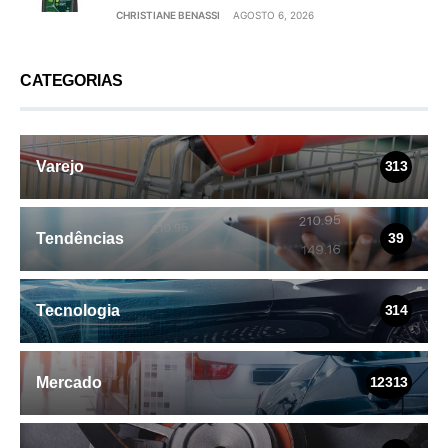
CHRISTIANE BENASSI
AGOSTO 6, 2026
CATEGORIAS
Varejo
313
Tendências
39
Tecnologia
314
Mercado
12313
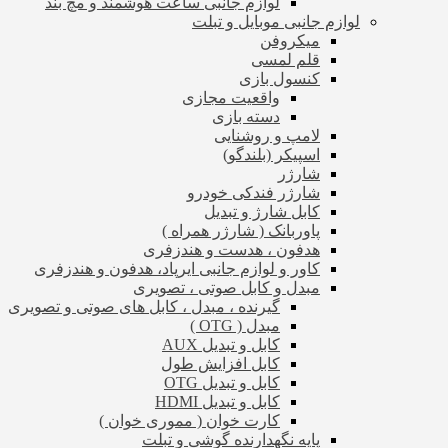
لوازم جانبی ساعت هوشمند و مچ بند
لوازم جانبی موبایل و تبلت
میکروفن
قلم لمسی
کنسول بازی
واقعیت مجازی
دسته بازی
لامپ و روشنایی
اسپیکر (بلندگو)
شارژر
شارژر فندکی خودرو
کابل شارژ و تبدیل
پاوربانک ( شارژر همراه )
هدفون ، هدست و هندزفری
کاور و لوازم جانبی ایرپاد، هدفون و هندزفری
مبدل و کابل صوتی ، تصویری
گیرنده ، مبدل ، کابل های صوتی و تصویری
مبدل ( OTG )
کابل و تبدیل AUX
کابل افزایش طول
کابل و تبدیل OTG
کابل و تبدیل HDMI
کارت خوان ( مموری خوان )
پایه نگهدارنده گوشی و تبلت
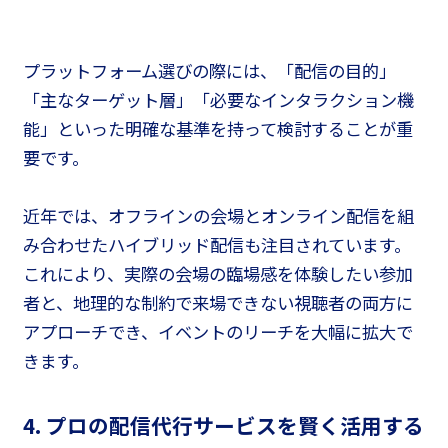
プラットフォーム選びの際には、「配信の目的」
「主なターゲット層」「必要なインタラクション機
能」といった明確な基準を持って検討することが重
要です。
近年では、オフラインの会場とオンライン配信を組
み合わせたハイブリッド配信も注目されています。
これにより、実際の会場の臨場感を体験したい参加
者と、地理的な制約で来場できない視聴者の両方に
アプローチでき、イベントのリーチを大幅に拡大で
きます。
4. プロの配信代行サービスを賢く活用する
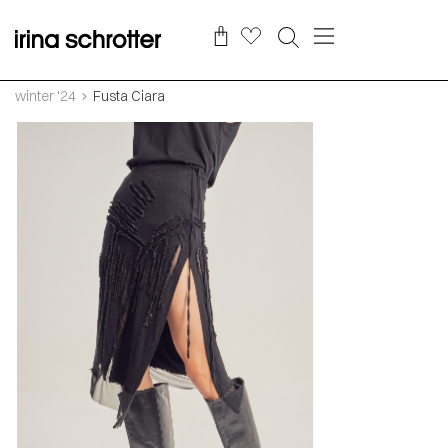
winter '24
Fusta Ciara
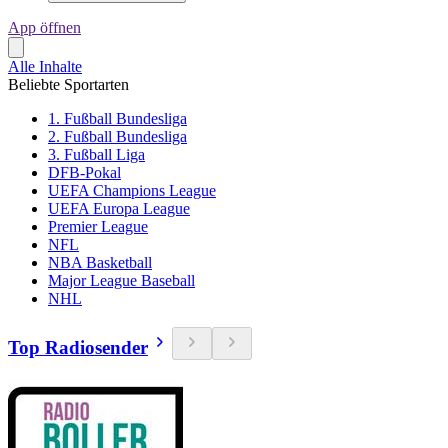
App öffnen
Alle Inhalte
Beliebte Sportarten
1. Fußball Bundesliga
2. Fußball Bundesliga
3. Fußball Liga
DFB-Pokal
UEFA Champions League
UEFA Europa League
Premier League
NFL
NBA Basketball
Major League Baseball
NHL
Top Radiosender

____

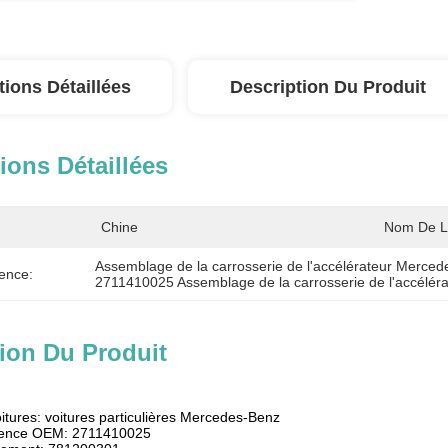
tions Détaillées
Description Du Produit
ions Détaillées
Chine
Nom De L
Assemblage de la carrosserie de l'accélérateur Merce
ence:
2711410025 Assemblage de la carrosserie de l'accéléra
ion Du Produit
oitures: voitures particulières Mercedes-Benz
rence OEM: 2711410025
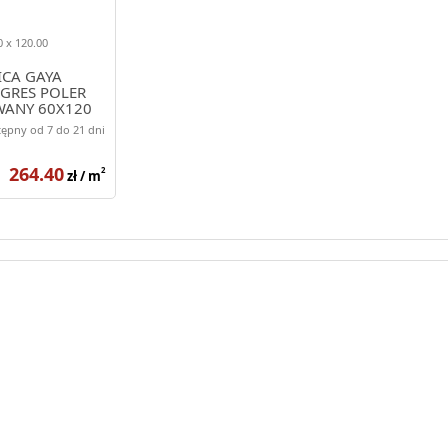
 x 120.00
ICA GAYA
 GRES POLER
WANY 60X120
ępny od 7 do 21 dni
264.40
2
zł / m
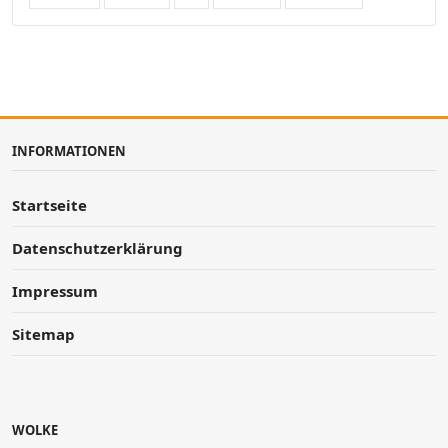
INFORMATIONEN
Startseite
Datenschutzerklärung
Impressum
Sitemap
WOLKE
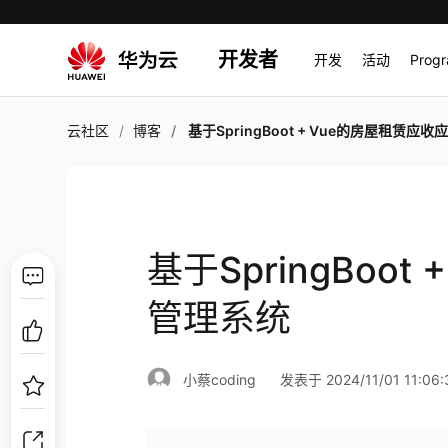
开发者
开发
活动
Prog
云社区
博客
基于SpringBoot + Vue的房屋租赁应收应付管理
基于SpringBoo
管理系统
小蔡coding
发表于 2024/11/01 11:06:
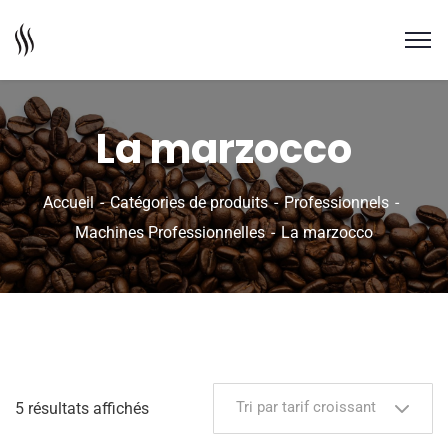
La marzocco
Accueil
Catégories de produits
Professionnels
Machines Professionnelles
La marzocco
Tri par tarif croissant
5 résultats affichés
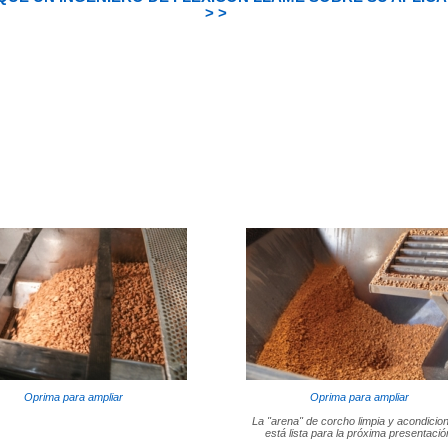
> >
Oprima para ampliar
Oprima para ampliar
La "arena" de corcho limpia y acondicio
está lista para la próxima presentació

____

What to produce - Find the word "Bundesliga" in the records, and report each line that has it.

Answer box -
1. Fußball Bundesliga
2. Fußball Bundesliga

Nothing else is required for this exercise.